The following table shows many of the leading controversial issues related to biobanking. The table names an issue, then describes a point on which there is consensus and an aspect of that same point for which there is no consensus.
There is broad consensus that when a person donates a specimen for research then that person has a right to privacy thereafter. To this end, researchers balance the need for specimens to be anonymous or de-identified from protected health information with the need to have access to data about the specimen so that researchers can use the sample without knowing the identity of the donor. In the United States, for example, the Office for Human Research Protections often promotes a traditional system wherein data which could identify a participant is coded, and then elsewhere stored away from the data is key which could decipher the identities in special circumstances when required outside of usual research.

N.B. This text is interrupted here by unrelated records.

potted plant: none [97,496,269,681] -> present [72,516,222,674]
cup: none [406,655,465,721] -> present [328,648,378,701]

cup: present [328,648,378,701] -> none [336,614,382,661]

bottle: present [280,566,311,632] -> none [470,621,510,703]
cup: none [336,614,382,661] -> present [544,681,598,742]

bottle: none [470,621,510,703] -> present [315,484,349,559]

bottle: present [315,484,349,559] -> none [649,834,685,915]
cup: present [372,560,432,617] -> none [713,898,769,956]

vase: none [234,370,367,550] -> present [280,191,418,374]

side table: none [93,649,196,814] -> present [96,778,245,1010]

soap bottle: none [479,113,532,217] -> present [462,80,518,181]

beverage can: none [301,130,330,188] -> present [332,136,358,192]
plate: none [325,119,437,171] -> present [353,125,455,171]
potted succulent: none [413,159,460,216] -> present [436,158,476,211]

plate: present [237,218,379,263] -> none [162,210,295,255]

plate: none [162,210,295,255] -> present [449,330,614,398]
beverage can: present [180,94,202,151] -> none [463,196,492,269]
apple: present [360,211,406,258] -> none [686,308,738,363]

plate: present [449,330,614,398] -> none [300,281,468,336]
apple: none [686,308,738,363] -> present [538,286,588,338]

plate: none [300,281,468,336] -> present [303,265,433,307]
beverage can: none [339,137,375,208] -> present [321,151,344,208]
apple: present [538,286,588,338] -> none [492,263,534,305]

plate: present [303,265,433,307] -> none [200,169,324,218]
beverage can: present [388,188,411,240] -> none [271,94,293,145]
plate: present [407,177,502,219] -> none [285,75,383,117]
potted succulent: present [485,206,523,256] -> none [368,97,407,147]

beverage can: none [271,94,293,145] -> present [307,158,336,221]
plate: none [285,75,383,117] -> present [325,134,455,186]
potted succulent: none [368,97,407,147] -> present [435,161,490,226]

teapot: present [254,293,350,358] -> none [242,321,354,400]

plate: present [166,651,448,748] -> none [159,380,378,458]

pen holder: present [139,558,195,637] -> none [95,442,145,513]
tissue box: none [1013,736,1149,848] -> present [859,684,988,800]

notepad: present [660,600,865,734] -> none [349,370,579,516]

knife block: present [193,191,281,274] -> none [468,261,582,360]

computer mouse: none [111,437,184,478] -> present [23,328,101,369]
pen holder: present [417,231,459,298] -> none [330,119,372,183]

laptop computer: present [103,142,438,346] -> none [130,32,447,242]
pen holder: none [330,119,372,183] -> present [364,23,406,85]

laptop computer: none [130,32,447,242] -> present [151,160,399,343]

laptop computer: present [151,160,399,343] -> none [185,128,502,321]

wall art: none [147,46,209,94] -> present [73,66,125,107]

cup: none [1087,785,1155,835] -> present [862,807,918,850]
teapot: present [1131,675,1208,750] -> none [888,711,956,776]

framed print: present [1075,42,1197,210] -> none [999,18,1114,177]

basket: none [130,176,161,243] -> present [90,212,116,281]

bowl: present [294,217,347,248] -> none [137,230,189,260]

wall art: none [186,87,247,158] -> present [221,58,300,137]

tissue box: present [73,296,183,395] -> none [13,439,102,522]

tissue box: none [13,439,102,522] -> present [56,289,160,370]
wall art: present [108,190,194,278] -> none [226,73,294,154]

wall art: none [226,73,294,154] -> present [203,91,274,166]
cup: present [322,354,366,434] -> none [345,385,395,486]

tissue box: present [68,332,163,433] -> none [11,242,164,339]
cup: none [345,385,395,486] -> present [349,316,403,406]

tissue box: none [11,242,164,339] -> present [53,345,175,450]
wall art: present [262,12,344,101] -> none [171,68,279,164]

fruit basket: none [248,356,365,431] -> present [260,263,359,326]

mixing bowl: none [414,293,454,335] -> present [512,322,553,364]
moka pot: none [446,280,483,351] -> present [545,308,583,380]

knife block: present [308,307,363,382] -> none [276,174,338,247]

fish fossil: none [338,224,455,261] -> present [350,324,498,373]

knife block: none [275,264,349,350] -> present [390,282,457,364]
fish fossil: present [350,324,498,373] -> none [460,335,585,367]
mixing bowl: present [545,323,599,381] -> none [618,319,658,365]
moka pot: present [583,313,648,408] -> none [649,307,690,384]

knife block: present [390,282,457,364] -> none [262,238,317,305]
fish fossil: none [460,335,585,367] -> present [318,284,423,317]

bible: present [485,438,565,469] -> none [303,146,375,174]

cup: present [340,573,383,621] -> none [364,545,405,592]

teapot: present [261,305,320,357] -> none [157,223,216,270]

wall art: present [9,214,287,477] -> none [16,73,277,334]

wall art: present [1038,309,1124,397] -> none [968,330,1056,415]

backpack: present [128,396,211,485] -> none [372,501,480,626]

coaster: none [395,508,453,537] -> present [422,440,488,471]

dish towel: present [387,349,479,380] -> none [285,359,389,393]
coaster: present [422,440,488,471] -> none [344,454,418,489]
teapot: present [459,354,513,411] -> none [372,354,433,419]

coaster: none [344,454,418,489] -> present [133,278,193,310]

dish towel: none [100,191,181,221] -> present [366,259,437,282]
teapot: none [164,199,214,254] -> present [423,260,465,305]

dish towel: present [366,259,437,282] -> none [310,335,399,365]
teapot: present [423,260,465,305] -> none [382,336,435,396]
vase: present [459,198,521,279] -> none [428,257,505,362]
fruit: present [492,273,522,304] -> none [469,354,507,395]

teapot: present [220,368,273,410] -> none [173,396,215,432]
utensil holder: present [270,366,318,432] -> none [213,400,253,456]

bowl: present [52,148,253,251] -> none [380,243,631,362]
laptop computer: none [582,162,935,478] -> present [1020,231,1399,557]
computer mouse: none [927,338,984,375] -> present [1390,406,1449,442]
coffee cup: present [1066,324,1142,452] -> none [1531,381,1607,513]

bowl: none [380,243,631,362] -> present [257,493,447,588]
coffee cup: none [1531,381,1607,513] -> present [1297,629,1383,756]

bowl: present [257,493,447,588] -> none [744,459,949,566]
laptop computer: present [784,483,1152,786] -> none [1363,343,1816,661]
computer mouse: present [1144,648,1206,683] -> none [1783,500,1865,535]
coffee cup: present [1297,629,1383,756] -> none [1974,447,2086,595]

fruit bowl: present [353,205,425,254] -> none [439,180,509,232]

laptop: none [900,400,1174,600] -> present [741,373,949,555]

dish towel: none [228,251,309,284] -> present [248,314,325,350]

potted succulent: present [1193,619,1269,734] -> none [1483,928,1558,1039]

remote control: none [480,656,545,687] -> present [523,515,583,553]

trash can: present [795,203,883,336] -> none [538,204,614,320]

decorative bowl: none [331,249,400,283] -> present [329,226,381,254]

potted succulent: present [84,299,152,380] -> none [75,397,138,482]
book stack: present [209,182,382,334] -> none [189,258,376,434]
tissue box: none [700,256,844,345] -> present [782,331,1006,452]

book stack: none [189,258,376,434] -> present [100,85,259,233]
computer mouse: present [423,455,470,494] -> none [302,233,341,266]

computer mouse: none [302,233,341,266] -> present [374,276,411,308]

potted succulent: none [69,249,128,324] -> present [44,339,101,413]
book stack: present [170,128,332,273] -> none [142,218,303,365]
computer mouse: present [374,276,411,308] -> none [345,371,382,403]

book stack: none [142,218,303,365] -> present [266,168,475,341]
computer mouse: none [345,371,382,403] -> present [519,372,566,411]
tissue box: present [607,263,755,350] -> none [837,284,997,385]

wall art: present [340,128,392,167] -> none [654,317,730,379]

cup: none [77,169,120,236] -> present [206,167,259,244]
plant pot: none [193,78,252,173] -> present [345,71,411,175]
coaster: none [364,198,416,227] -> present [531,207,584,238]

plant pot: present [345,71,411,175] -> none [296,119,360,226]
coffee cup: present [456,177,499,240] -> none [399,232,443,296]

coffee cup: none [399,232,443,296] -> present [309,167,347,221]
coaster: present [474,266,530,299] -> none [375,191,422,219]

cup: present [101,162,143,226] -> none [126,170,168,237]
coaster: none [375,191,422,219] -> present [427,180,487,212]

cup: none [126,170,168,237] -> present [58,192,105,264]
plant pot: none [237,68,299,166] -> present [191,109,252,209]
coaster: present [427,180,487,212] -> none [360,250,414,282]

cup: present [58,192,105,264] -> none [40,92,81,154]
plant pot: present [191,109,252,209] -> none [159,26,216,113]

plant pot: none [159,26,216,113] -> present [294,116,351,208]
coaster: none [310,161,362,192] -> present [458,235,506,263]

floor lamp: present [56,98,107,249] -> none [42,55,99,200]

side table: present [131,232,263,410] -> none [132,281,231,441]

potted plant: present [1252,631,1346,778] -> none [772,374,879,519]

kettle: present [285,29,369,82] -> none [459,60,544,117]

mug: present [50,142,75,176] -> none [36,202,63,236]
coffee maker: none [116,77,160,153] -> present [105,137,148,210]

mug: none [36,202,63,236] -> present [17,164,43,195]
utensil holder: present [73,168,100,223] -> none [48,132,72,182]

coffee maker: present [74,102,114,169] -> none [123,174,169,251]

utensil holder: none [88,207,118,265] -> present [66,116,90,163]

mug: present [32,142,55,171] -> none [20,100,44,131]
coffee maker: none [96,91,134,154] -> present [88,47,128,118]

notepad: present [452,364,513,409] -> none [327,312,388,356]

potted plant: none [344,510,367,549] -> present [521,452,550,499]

Complications arise in many situations, such as when the identity of the donor is released anyway or when the researchers want to contact the donor of the sample. Donor identities could become known if the data and decipher key are unsecure, but more likely, with rich datasets the identities of donors could be determined only from a few pieces of information which were thought unrelated to disturbing anonymity before the advent of computer communication.
Among the concerns which participants in biobanks have expressed are giving personal information to researchers and having data used against them somehow.
Scientists have demonstrated that in many cases where participants' names were removed from data, the data still contained enough information to make identification of the participants possible. This is because the historical methods of protecting confidentiality and anonymity have become obsolete when radically more detailed databases became available. Another problem is that even small amounts of genetic data, such as a record of 100 single nucleotide polymorphisms, can uniquely identify anyone.